Come osserva Antonio Garcia Pascual di Barclays Capital “la ristrutturazione e la ricapitalizzazione del settore delle banche di risparmio è probabilmente il più importante e pressante impegno per il governo spagnolo in questo momento”. “Siamo dell’idea che se per questa vicenda sarà trovata una soluzione, i mercati riceveranno un regalo davvero importante per poter reagire alla crisi”. Secondo l’esperto le casse di risparmio spagnole avranno bisogno di qualcosa come 46 miliardi di euro in uno scenario base che potrebbero salire a quota 92 miliardi in uno scenario di stress.

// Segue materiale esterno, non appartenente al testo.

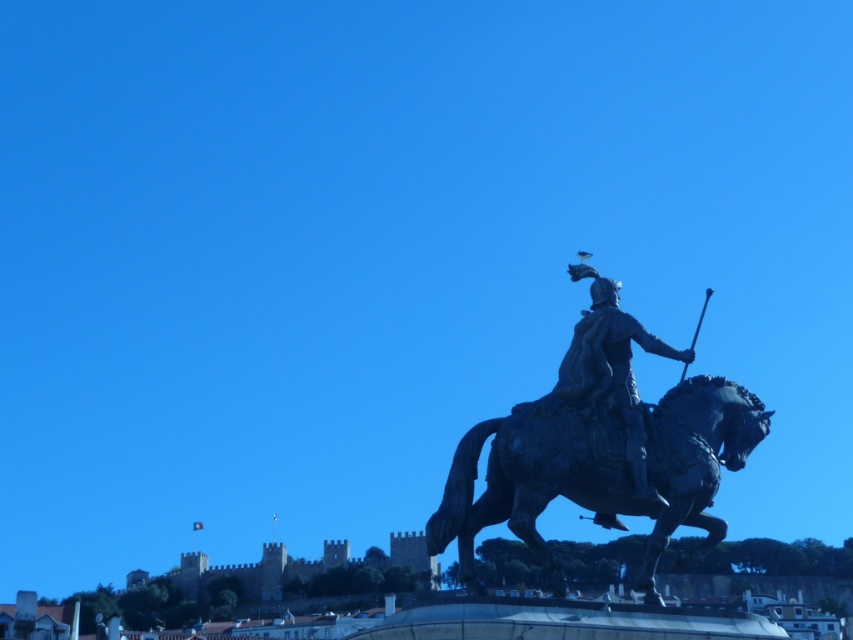
Question: Is shiny black horse at center to the left of polished bronze statue at center from the viewer's perspective?

Choices:
 (A) no
 (B) yes

Answer: (B)

Question: Does shiny black horse at center appear under polished bronze statue at center?

Choices:
 (A) no
 (B) yes

Answer: (B)

Question: Does shiny black horse at center lie behind polished bronze statue at center?

Choices:
 (A) yes
 (B) no

Answer: (B)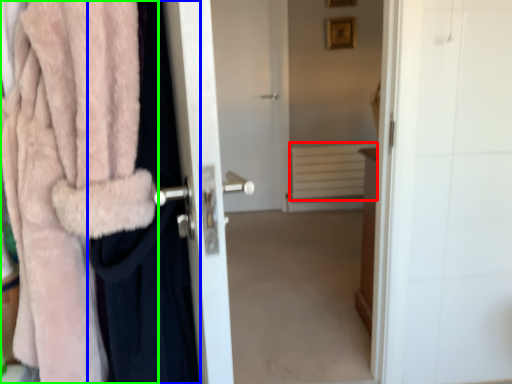
Question: Which is nearer to the radiator (highlighted by a red box)? clothing (highlighted by a blue box) or towel (highlighted by a green box).

Choices:
 (A) clothing
 (B) towel

Answer: (A)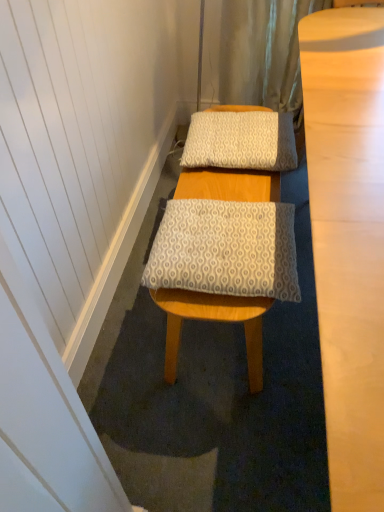
Question: Is patterned fabric pillow at center, acting as the second pillow starting from the back, spatially inside white textured pillow at center, which is the 1th pillow from back to front, or outside of it?

Choices:
 (A) outside
 (B) inside

Answer: (A)

Question: From their relative heights in the image, would you say patterned fabric pillow at center, the first pillow when ordered from front to back, is taller or shorter than white textured pillow at center, which is the 2th pillow from bottom to top?

Choices:
 (A) short
 (B) tall

Answer: (A)

Question: Considering the real-world distances, which object is farthest from the white textured pillow at center, which is the 1th pillow from back to front?

Choices:
 (A) white textured bath mat at center
 (B) patterned fabric pillow at center, acting as the second pillow starting from the back

Answer: (A)

Question: Which object is positioned farthest from the patterned fabric pillow at center, marked as the 1th pillow in a bottom-to-top arrangement?

Choices:
 (A) white textured pillow at center, which is the 2th pillow from bottom to top
 (B) white textured bath mat at center

Answer: (B)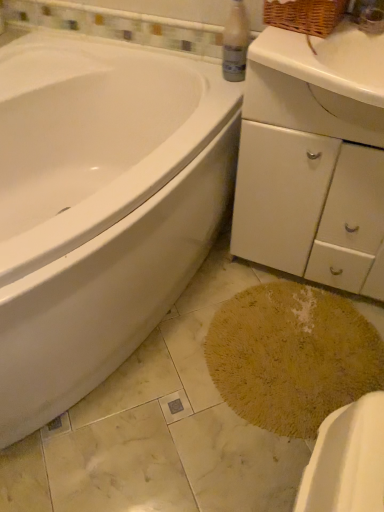
Question: Looking at their shapes, would you say yellow textured rug at lower center is wider or thinner than white glossy bathtub at left?

Choices:
 (A) thin
 (B) wide

Answer: (A)

Question: In the image, is yellow textured rug at lower center positioned in front of or behind white glossy bathtub at left?

Choices:
 (A) behind
 (B) front

Answer: (A)

Question: Estimate the real-world distances between objects in this image. Which object is closer to the woven brown basket at upper right?

Choices:
 (A) yellow textured rug at lower center
 (B) white matte cabinet at center-right
 (C) white glossy bathtub at left
 (D) clear plastic bottle at upper center
 (E) yellow textured bath mat at lower center

Answer: (D)

Question: Which of these objects is positioned closest to the woven brown basket at upper right?

Choices:
 (A) yellow textured rug at lower center
 (B) white glossy bathtub at left
 (C) clear plastic bottle at upper center
 (D) yellow textured bath mat at lower center
 (E) white matte cabinet at center-right

Answer: (C)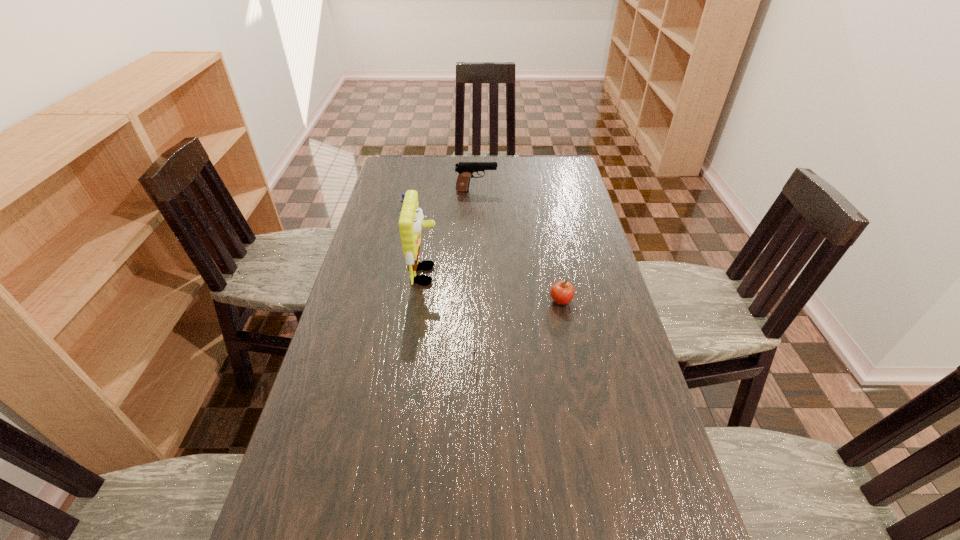
Where is `the tallest object`? This screenshot has height=540, width=960. the tallest object is located at coordinates (411, 222).

You are a GUI agent. You are given a task and a screenshot of the screen. Output one action in this format:
    pyautogui.click(x=<x>, y=<y>)
    Task: Click on the second object from left to right
    The width and height of the screenshot is (960, 540).
    Given the screenshot: What is the action you would take?
    pyautogui.click(x=411, y=222)

Find the location of `pistol`. pistol is located at coordinates (465, 170).

Image resolution: width=960 pixels, height=540 pixels. What are the coordinates of `duckling` in the screenshot? It's located at (403, 194).

Where is `the leftmost object`? Image resolution: width=960 pixels, height=540 pixels. the leftmost object is located at coordinates (403, 194).

This screenshot has height=540, width=960. Identify the location of the rightmost object. (562, 292).

I want to click on apple, so click(x=562, y=292).

Locate an element on the screen. This screenshot has height=540, width=960. sunglasses is located at coordinates (475, 347).

This screenshot has width=960, height=540. In order to click on the nearest object in this screenshot , I will do `click(475, 347)`.

The image size is (960, 540). In order to click on blank space located on the face of the fourth object from right to left in this screenshot , I will do `click(533, 275)`.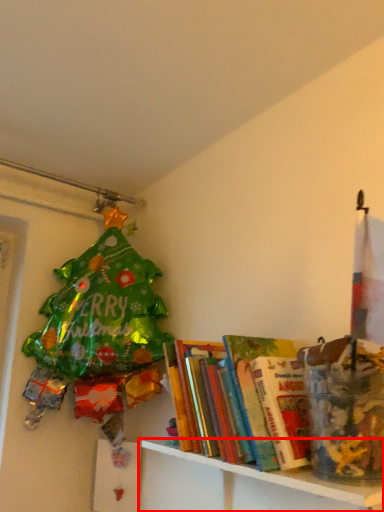
Question: Considering the relative positions of shelf (annotated by the red box) and book in the image provided, where is shelf (annotated by the red box) located with respect to the staircase?

Choices:
 (A) left
 (B) right

Answer: (B)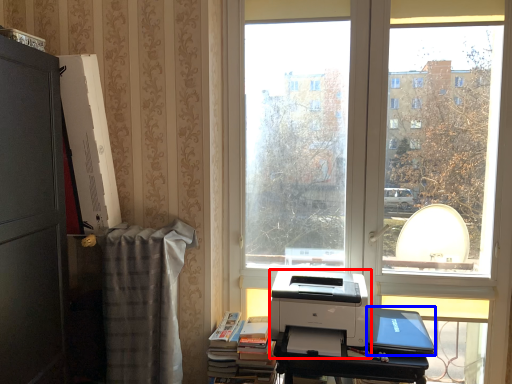
Question: Among these objects, which one is nearest to the camera, printer (highlighted by a red box) or laptop (highlighted by a blue box)?

Choices:
 (A) printer
 (B) laptop

Answer: (A)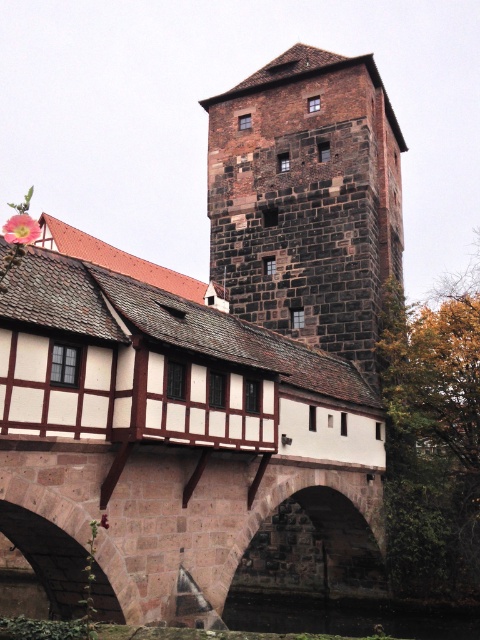
You are an architect examining a historic site. You observe the dark brown stone tower at upper center and the brown stone bridge at center. Which structure is positioned higher in the image?

The dark brown stone tower at upper center is positioned higher than the brown stone bridge at center in the image.

In the scene shown: You are an architect designing a new bridge and want to ensure the tower and river are proportionate. Given the dark brown stone tower at upper center and the black stone river at lower center, which one is wider?

The dark brown stone tower at upper center is wider than the black stone river at lower center.

You are an architect visiting a historic site and see the dark brown stone tower at upper center and the brown stone bridge at center. Which structure would require more construction materials based on their sizes?

The dark brown stone tower at upper center is larger in size than the brown stone bridge at center, so it would require more construction materials.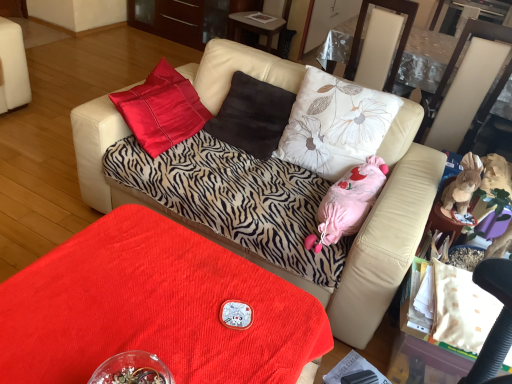
Locate an element on the screen. The width and height of the screenshot is (512, 384). free point above velvet red table at lower center (from a real-world perspective) is located at coordinates (143, 304).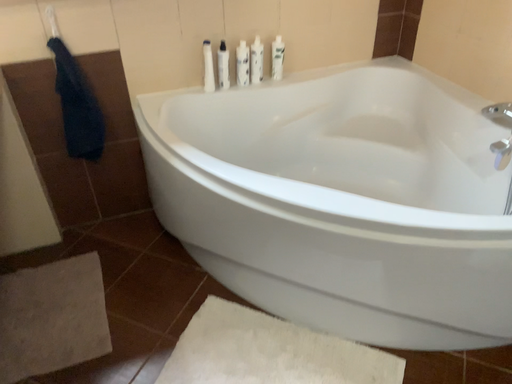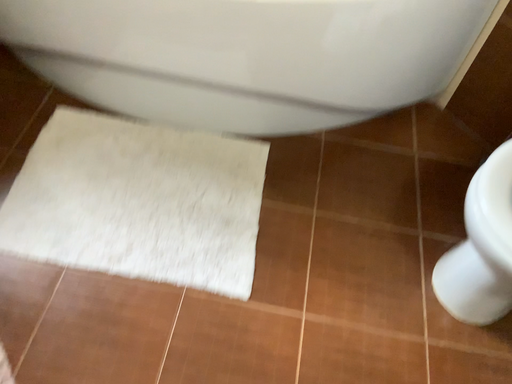
Question: Which way did the camera rotate in the video?

Choices:
 (A) rotated upward
 (B) rotated downward

Answer: (B)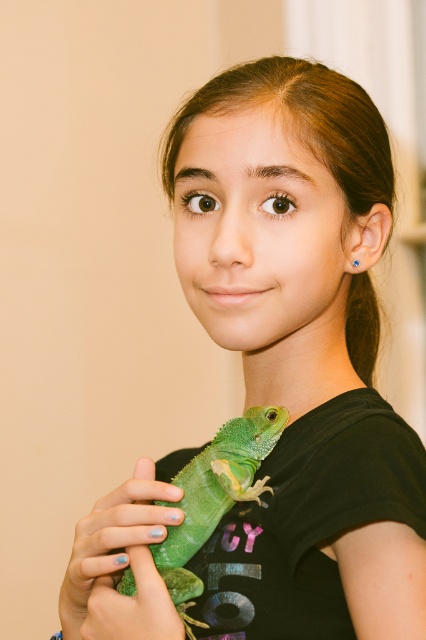
Question: Which point is closer to the camera?

Choices:
 (A) (123, 616)
 (B) (244, 435)

Answer: (A)

Question: Is green matte lizard at lower left thinner than green matte lizard at center?

Choices:
 (A) yes
 (B) no

Answer: (A)

Question: Can you confirm if green matte lizard at lower left is thinner than green matte lizard at center?

Choices:
 (A) no
 (B) yes

Answer: (B)

Question: Among these objects, which one is farthest from the camera?

Choices:
 (A) green matte lizard at lower left
 (B) green matte lizard at center

Answer: (B)

Question: Is green matte lizard at lower left to the right of green matte lizard at center from the viewer's perspective?

Choices:
 (A) yes
 (B) no

Answer: (B)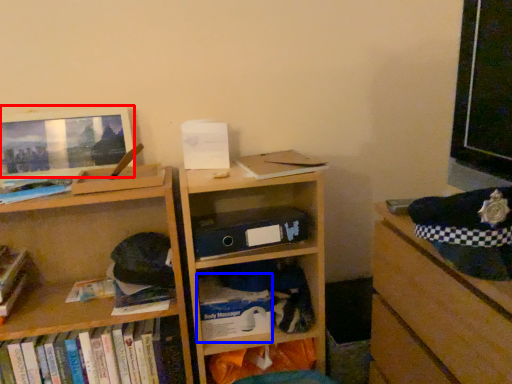
Question: Which object is closer to the camera taking this photo, computer monitor (highlighted by a red box) or paperback book (highlighted by a blue box)?

Choices:
 (A) computer monitor
 (B) paperback book

Answer: (A)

A questi numeri, aggiunge, dovrebbero essere aggiunti addizionali 32-78 miliardi di euro citati dalla stampa.

 

“Il processo di consolidamento è in divenire e a nostro avviso accelererà nei prossimi mesi. Da 45 cajas prima della crisi, sono diventate 17 ed è molto probabile che il numero delle casse di risparmio scenda sotto quota 10”, conclude Pascual. Considerando inoltre che la Spagna dovrà rifinanziare quest’anno qualcosa come 150 miliardi di euro, di cui la metà in capo alle banche, c’è ne abbastanza per capire che la situazione è davvero esplosiva. “Tutto il 2011 sarà un anno di sfida per le banche spagnole”, rimarca, concludendo sibillino Ignacio Ulargui di Bbva. “Avremo un’erosione dei margini, un’erosione della profittabilità, quindi è necessario diventare molto selettivi sul settore, la cui profittabilità dipenderà dall’evoluzione economica”. E anche dagli sviluppi di una crisi che potrebbe non aver ancora mostrato il suo lato più cattivo.